Independent Tajik news agency Asia Plus kicked offline

President of Tajikistan Emomali Rahmon speaks during the United Nations General Assembly at U.N. headquarters, on September 19, 2017. The independent Tajik news agency Asia Plus has been offline since August 19, 2019. (AP Photo/Mary Altaffer)

President of Tajikistan Emomali Rahmon speaks during the United Nations General Assembly at U.N. headquarters, on September 19, 2017. The independent Tajik news agency Asia Plus has been offline since August 19, 2019. (AP Photo/Mary Altaffer)

Washington, D.C., September 10, 2019–Websites and email addresses belonging to embattled independent news agency Asia Plus in Tajikistan have been down since August 19, according to the agency and Radio Ozodi, the Tajik-language service of the U.S. government-funded Radio Free Europe/Radio Liberty (RFE/RL).
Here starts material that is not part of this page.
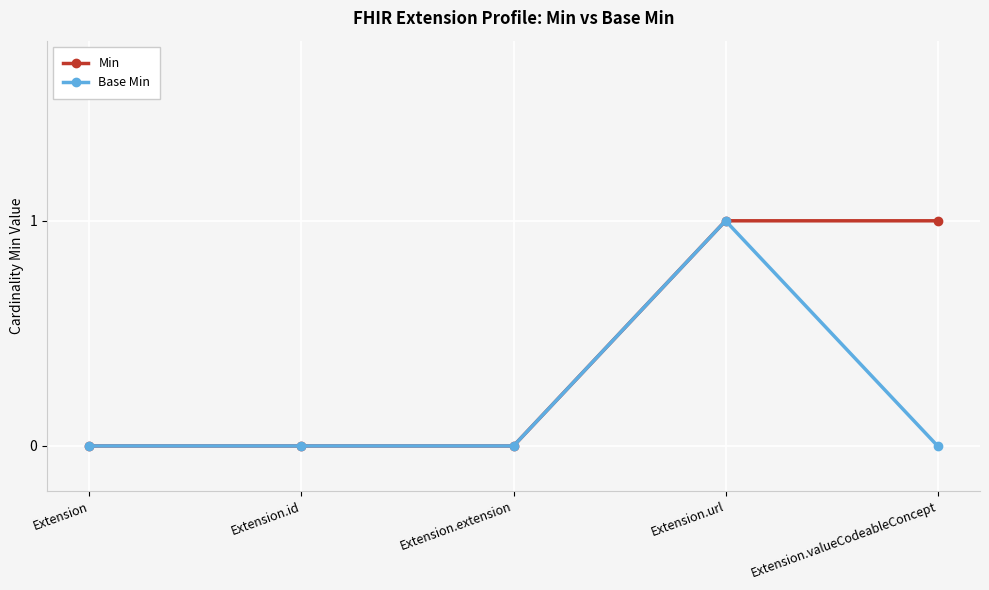

Rank the series by their average value, from lowest to highest.

Base Min, Min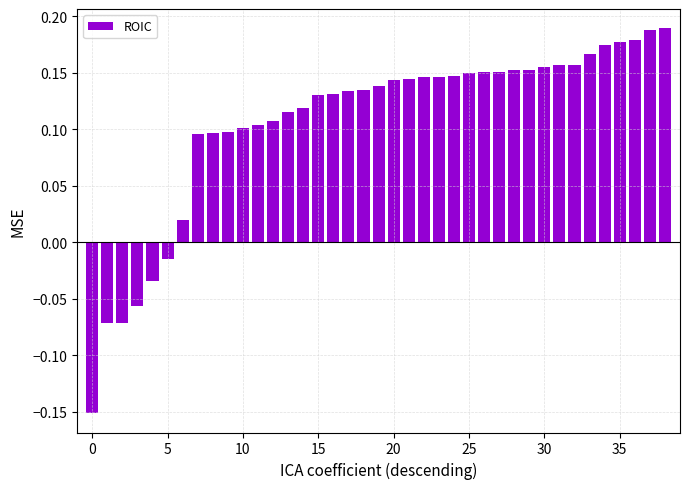

How many values are above zero?

33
Dushanbe-based media group Asia Plus reported via a mirror site on September 2 that its main websites and business emails stopped working completely on August 19. Prior to the outage, Asia Plus was already blocked in Tajikistan, according to the regional news website Eurasianet, though still accessible overseas and via virtual private network (VPN). CPJ visits to both websites from Washington, D.C., today produced error messages.

The Asia Plus and Radio Ozodi reports said the domain name records for two websites, news.tj and asiaplus.tj, had been deliberately misconfigured to disrupt access. While this could potentially result from an error or cyberattack, the national domain registry has yet to investigate complaints from Asia Plus and Eastera, the private hosting provider that manages the domains, according to Radio Ozodi. The .tj domain is administered by the Information Technology Center under the president’s administration, according to the registry’s website.

“The apparently targeted disruption of Asia Plus news agency’s website and the failure to restore service is cause for concern given Tajikistan’s poor press freedom record,” said Gulnoza Said, CPJ’s Europe and Central Asia program coordinator, in New York. “The Tajik authorities should investigate the problem and help ensure the website is accessible, so the public can get much needed news and information.”

CPJ did not receive a response to its emailed request for comment from the Information Technology Center. The government communications service denied responsibility for the incident, Radio Ozodi reported. A spokesperson for ICANN, the global body that governs the internet’s domain name system, declined to comment because it does not have authority to adjudicate issues involving national registries.

Asia Plus, which the regional Ferghana news agency has described as one of Tajikistan’s largest independent news agencies, covers political, social, and economic issues. Eurasianet reported in November 2018 that Asia Plus had joined Tajikistan’s growing list of blocked news websites after it published an article on tax exemptions for construction companies linked to the president and his family. The agency continues to publish via a mirror site, Facebook page, and Telegram channel.

Websites and social media are frequently subject to censorship in Tajikistan, regional news reports indicate. News is routinely censored and journalists face persecution for their critical reporting, CPJ reporting shows.